Clarence House announced this morning that Prince William busted a raw royal nut all over Duchess Kate’s royal ovaries and one stuck. Duchess Kate is knocked up with the fourth in line to the throne and more importantly, she’s knocked up with another kid who gets to learn from the master, Prince Hot Ginge, how to butt chug vodka in the Buckingham Palace powder room so THE QUEEN won’t be able to smell booze on their breath. Just like the last time, Duchess Kate has got the morning barfs in a major way so she had to call in sick to her job today and she’s not even at the 12-week mark yet.

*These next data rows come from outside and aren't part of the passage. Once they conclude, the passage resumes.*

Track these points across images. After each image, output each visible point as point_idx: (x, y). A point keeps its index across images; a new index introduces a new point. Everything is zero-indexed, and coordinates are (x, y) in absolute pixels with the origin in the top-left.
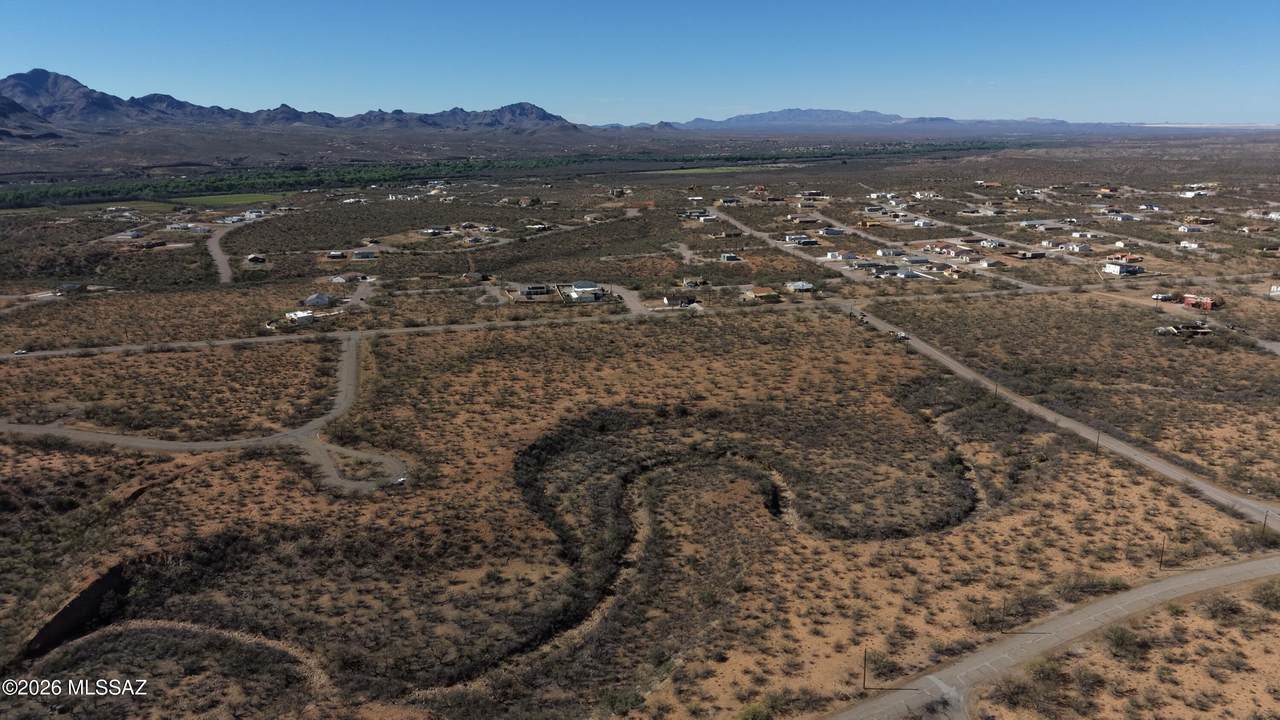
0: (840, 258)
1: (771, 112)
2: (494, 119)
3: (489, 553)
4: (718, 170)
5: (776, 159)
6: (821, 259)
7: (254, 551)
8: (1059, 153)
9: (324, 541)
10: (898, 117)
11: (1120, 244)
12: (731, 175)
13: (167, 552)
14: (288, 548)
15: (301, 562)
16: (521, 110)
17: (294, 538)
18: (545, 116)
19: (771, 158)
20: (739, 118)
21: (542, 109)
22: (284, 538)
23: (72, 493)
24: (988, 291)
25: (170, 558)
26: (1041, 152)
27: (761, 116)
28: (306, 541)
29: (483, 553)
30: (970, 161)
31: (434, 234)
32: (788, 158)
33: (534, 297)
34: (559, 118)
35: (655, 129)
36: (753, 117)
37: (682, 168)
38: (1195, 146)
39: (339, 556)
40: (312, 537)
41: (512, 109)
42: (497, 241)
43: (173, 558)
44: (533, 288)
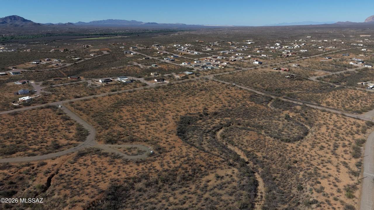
0: (187, 64)
1: (104, 20)
2: (3, 21)
3: (208, 169)
4: (100, 38)
5: (116, 35)
6: (181, 65)
7: (126, 190)
8: (192, 33)
9: (151, 180)
10: (141, 22)
11: (249, 56)
12: (107, 40)
13: (98, 200)
14: (139, 185)
15: (148, 189)
16: (14, 18)
17: (140, 181)
18: (24, 20)
19: (114, 34)
20: (94, 22)
21: (23, 18)
22: (135, 182)
23: (9, 188)
24: (234, 71)
25: (100, 201)
26: (188, 32)
27: (101, 21)
28: (144, 181)
29: (206, 170)
30: (173, 35)
31: (37, 64)
32: (120, 34)
33: (109, 83)
34: (30, 21)
35: (67, 25)
36: (98, 22)
37: (88, 38)
38: (221, 31)
39: (160, 184)
40: (146, 179)
41: (10, 17)
42: (66, 65)
43: (101, 201)
44: (106, 80)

Their Royal Highnesses The Duke and Duchess of Cambridge are very pleased to announce that The Duchess of Cambridge is expecting their second child.
The Queen and members of both families are delighted with the news.
As with her first pregnancy, The Duchess is suffering from Hyperemesis Gravidarum. Her Royal Highness will no longer accompany The Duke of Cambridge on their planned engagement in Oxford today. The Duchess of Cambridge is being treated by doctors at Kensington Palace.
Congratulations to Duchess Kate, because now she’s really done her job to the fullest by giving the royal family an heir AND a spare. Congratulations to Prince Hot Ginge, because now he’s even further away from the throne. And congratulations to Baby Prince George, because soon he’ll have a little brother or sister to slap around and steal toys from.
And condolences to all you Brits, because now you’ll have to get a second or third job to pay for that baby.